Friday, March 11, 2011

The Interdependent Challenge Day 7

Yesterday I started the challenge off by asking myself what I really meant by interdependence. I found myself confused after experiencing the many emotions surrounding my father; my need for solitude and a sporadic but determined desire to be a part of the world. Through this I recognized a part of me that doesn’t want to be interdependent — the messy feelings that come from it just too damn uncomfortable. Then again, are these not my codependent parts speaking, the ones that want to hide away in a cave and find safety and reassurance within the walls of aloneness and the others that feel I can serve the world best by fixing things I have no right to fix?

I received an email a few days ago from someone responding to Day 4 of the Challenge. It was a much needed light in the dim hallway I was living. The person wrote: “I spent a lot of energy being anxious about what I should or shouldn't do. I had no compass until I found myself and started listening.” And how simple is that?

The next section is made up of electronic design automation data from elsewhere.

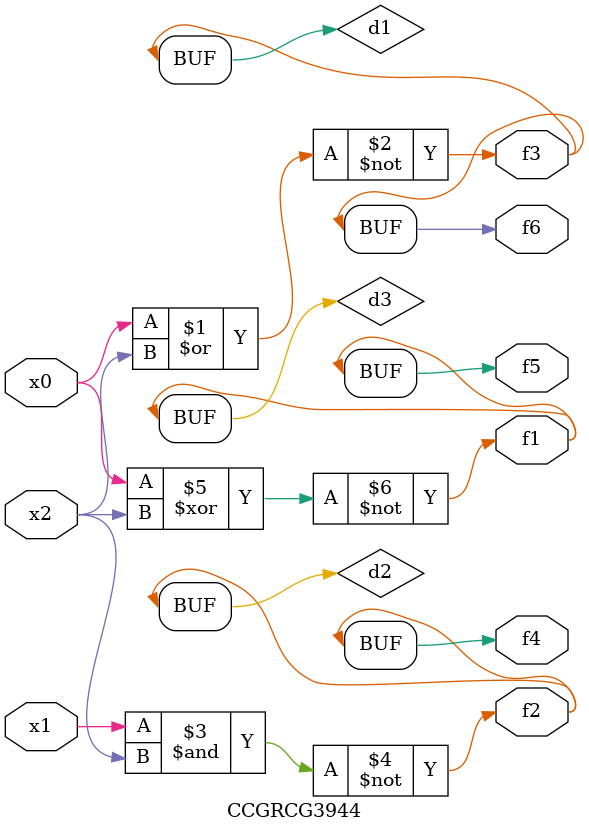
<source format=v>
module CCGRCG3944(
	input x0, x1, x2,
	output f1, f2, f3, f4, f5, f6
);

	wire d1, d2, d3;

	nor (d1, x0, x2);
	nand (d2, x1, x2);
	xnor (d3, x0, x2);
	assign f1 = d3;
	assign f2 = d2;
	assign f3 = d1;
	assign f4 = d2;
	assign f5 = d3;
	assign f6 = d1;
endmodule

</source>
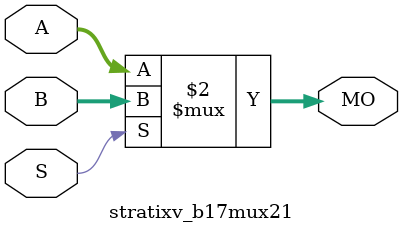
<source format=v>
module stratixv_b17mux21 (MO, A, B, S);
   input [16:0] A, B;
   input 	S;
   output [16:0] MO; 
   assign MO = (S == 1) ? B : A; 
endmodule
</source>
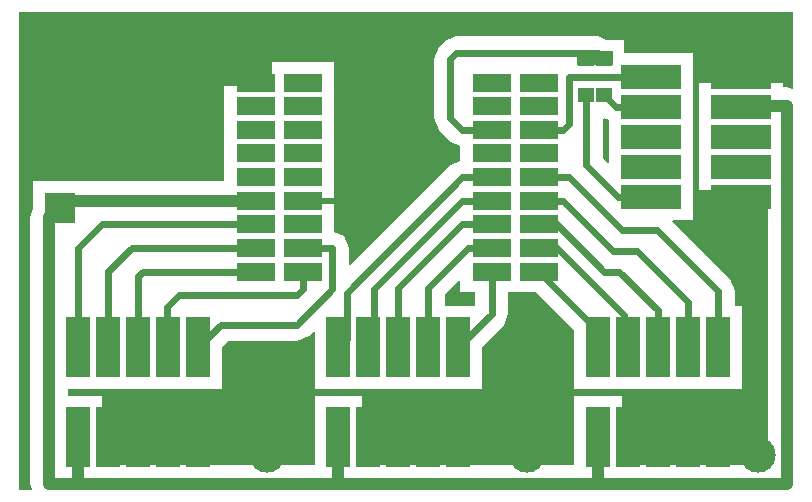
<source format=gtl>
G04 Layer_Physical_Order=1*
G04 Layer_Color=255*
%FSAX44Y44*%
%MOMM*%
G71*
G01*
G75*
%ADD10R,5.0800X2.0000*%
%ADD11R,2.0000X5.0800*%
%ADD12R,3.3000X1.5000*%
%ADD13R,1.4000X1.2000*%
%ADD14C,1.0000*%
%ADD15C,0.6000*%
%ADD16R,8.5000X2.0000*%
%ADD17R,9.0000X2.0000*%
%ADD18R,3.1000X1.2000*%
%ADD19R,2.5000X2.5000*%
%ADD20C,3.0000*%
G36*
X00903500Y00511941D02*
Y00502500D01*
X00915929D01*
Y00491200D01*
X00890271D01*
Y00500372D01*
X00902327Y00512427D01*
X00903500Y00511941D01*
D02*
G37*
G36*
X01029200Y00647998D02*
Y00639600D01*
Y00614200D01*
Y00612359D01*
X01028027Y00611873D01*
X01024071Y00615828D01*
Y00649130D01*
X01025341Y00649596D01*
X01029200Y00647998D01*
D02*
G37*
G36*
X01185000Y00675308D02*
X01183944Y00674602D01*
X01180000Y00676236D01*
X01176200D01*
Y00679600D01*
X01105400D01*
Y00639600D01*
Y00614200D01*
Y00588800D01*
X01163764D01*
Y00356236D01*
X01040000D01*
Y00415000D01*
X01000000D01*
Y00356236D01*
X00820000D01*
Y00415000D01*
X00780000D01*
Y00356236D01*
X00600000D01*
Y00415000D01*
X00571236D01*
Y00420400D01*
X00701600D01*
Y00455900D01*
X00706628Y00460929D01*
X00765000D01*
X00774950Y00465050D01*
X00778827Y00468927D01*
X00780000Y00468441D01*
Y00420400D01*
X00921600D01*
Y00455900D01*
X00939950Y00474250D01*
X00944071Y00484200D01*
Y00502500D01*
X00967600D01*
X01000000Y00470101D01*
Y00420400D01*
X01141600D01*
Y00491200D01*
X01135671D01*
Y00503400D01*
X01131550Y00513350D01*
X01082673Y00562227D01*
X01083159Y00563400D01*
X01100000D01*
Y00588800D01*
Y00614200D01*
Y00639600D01*
Y00665000D01*
Y00705000D01*
X01042000D01*
Y00716240D01*
X01027075D01*
X01020240Y00719071D01*
X00900000D01*
X00890050Y00714950D01*
X00885050Y00709950D01*
X00880929Y00700000D01*
Y00650000D01*
X00885050Y00640050D01*
X00895050Y00630050D01*
X00903500Y00626550D01*
Y00613450D01*
X00895050Y00609950D01*
X00810244Y00525144D01*
X00809071Y00525630D01*
Y00540000D01*
X00804950Y00549950D01*
X00796500Y00553450D01*
Y00577500D01*
X00756500D01*
Y00582500D01*
X00796500D01*
Y00602500D01*
Y00622500D01*
Y00642500D01*
Y00662500D01*
Y00697500D01*
X00743500D01*
Y00677500D01*
X00703500D01*
Y00642500D01*
Y00622500D01*
Y00602500D01*
Y00596236D01*
X00586500D01*
Y00596500D01*
X00541500D01*
Y00572605D01*
X00538764Y00566000D01*
Y00340000D01*
X00540398Y00336056D01*
X00539692Y00335000D01*
X00530000D01*
Y00740000D01*
X01185000D01*
Y00675308D01*
D02*
G37*
D10*
X01064600Y00583400D02*
D03*
Y00608800D02*
D03*
Y00634200D02*
D03*
Y00659600D02*
D03*
Y00685000D02*
D03*
X01140800Y00608800D02*
D03*
Y00583400D02*
D03*
Y00634200D02*
D03*
Y00659600D02*
D03*
Y00685000D02*
D03*
D11*
X00580000Y00379600D02*
D03*
X00605400D02*
D03*
X00630800D02*
D03*
X00656200D02*
D03*
X00681600D02*
D03*
Y00455800D02*
D03*
X00656200D02*
D03*
X00630800D02*
D03*
X00605400D02*
D03*
X00580000D02*
D03*
X00800000Y00379600D02*
D03*
X00825400D02*
D03*
X00850800D02*
D03*
X00876200D02*
D03*
X00901600D02*
D03*
Y00455800D02*
D03*
X00876200D02*
D03*
X00850800D02*
D03*
X00825400D02*
D03*
X00800000D02*
D03*
X01020000Y00379600D02*
D03*
X01045400D02*
D03*
X01070800D02*
D03*
X01096200D02*
D03*
X01121600D02*
D03*
Y00455800D02*
D03*
X01096200D02*
D03*
X01070800D02*
D03*
X01045400D02*
D03*
X01020000D02*
D03*
D12*
X00730000Y00520000D02*
D03*
Y00540000D02*
D03*
Y00560000D02*
D03*
Y00580000D02*
D03*
Y00600000D02*
D03*
Y00620000D02*
D03*
Y00640000D02*
D03*
Y00660000D02*
D03*
X00730000Y00680000D02*
D03*
X00770000Y00620000D02*
D03*
Y00600000D02*
D03*
Y00580000D02*
D03*
Y00560000D02*
D03*
Y00540000D02*
D03*
Y00520000D02*
D03*
Y00640000D02*
D03*
Y00660000D02*
D03*
Y00680000D02*
D03*
X00930000Y00520000D02*
D03*
Y00540000D02*
D03*
Y00560000D02*
D03*
Y00580000D02*
D03*
Y00600000D02*
D03*
Y00620000D02*
D03*
Y00640000D02*
D03*
Y00660000D02*
D03*
X00930000Y00680000D02*
D03*
X00970000Y00620000D02*
D03*
Y00600000D02*
D03*
Y00580000D02*
D03*
Y00560000D02*
D03*
Y00540000D02*
D03*
Y00520000D02*
D03*
Y00640000D02*
D03*
Y00660000D02*
D03*
Y00680000D02*
D03*
D13*
X01010000Y00669760D02*
D03*
X01025000D02*
D03*
Y00700240D02*
D03*
X01010000D02*
D03*
D14*
X00555000Y00340000D02*
Y00566000D01*
X00569000Y00580000D01*
X00740000D01*
X00580000Y00370000D02*
Y00340000D01*
X00800000D01*
Y00370000D01*
Y00340000D02*
X01020000D01*
X01180000D01*
Y00660000D01*
X01141200D01*
X01140800Y00659600D01*
X01020000Y00370000D02*
Y00340000D01*
X00580000D02*
X00555000D01*
D15*
X00580000Y00455800D02*
Y00540000D01*
X00600000Y00560000D01*
X00730000D01*
Y00540000D02*
X00625000D01*
X00605400Y00520400D01*
Y00455800D01*
X00630800D02*
Y00515800D01*
X00635000Y00520000D01*
X00730000D01*
X00700800Y00475000D02*
X00765000D01*
X00795000Y00505000D01*
Y00540000D01*
X00770000D01*
Y00520000D02*
Y00505000D01*
X00765000Y00500000D01*
X00665000D01*
X00655000Y00490000D01*
Y00455800D01*
X00681600D02*
X00700800Y00475000D01*
X00800000Y00455800D02*
X00807000Y00462800D01*
Y00502000D01*
X00905000Y00600000D01*
X00930000D01*
Y00580000D02*
X00905000D01*
X00830000Y00505000D01*
Y00460400D01*
X00825400Y00455800D01*
X00850800D02*
Y00505800D01*
X00905000Y00560000D01*
X00930000D01*
Y00540000D02*
X00910000D01*
X00876200Y00506200D01*
Y00455800D01*
X00901600D02*
X00930000Y00484200D01*
Y00520000D01*
X00970000D02*
X01020000Y00470000D01*
Y00455800D01*
X01045400D02*
X01042000Y00459200D01*
Y00483000D01*
X00985000Y00540000D01*
X00970000D01*
Y00560000D02*
X00985000D01*
X01025000Y00520000D01*
X01038000D01*
X01070800Y00487200D01*
Y00455800D01*
X01096200D02*
Y00493800D01*
X01053000Y00537000D01*
X01033000D01*
X00990000Y00580000D01*
X00970000D01*
X00995000Y00600000D02*
X01040000Y00555000D01*
X01070000D01*
X01121600Y00503400D01*
Y00455800D01*
X01064600Y00583400D02*
X01036600D01*
X01010000Y00610000D01*
Y00669760D01*
X00995000Y00685000D02*
X01064600D01*
Y00659600D02*
X01035160D01*
X01025000Y00669760D01*
Y00700240D02*
X01020240Y00705000D01*
X00900000D01*
X00895000Y00700000D01*
Y00650000D01*
X00905000Y00640000D01*
X00930000D01*
X00970000Y00600000D02*
X00995000D01*
Y00645000D02*
Y00685000D01*
Y00645000D02*
X00990000Y00640000D01*
X00970000D01*
D16*
X01082500Y00370000D02*
D03*
D17*
X00640000Y00370000D02*
D03*
X00860000D02*
D03*
D18*
X01017500Y00701000D02*
D03*
D19*
X00564000Y00574000D02*
D03*
Y00624000D02*
D03*
D20*
X00740000Y00365000D02*
D03*
X00960000D02*
D03*
X01155000D02*
D03*
X00845000Y00656000D02*
D03*
M02*

</source>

If I look at it from this perspective, interdependence may require respect, mutuality and leadership but to be truly effective the energy behind it must come from within. We must listen to and respect individual needs while interacting with others from our internal compass— the one that tells us what is right and what is wrong, what depletes and what replenishes; what strengthens and what diminishes.

Perhaps then, that is the fourth component of the interdependent tenets: Respect, Mutuality, Leadership and Simplicity. Life is complicated when our codependent parts are in charge. In the action of simplifying, however; in allowing life to flow without complicated motives, by trusting ourselves and listening to our internal compass we live interdependently.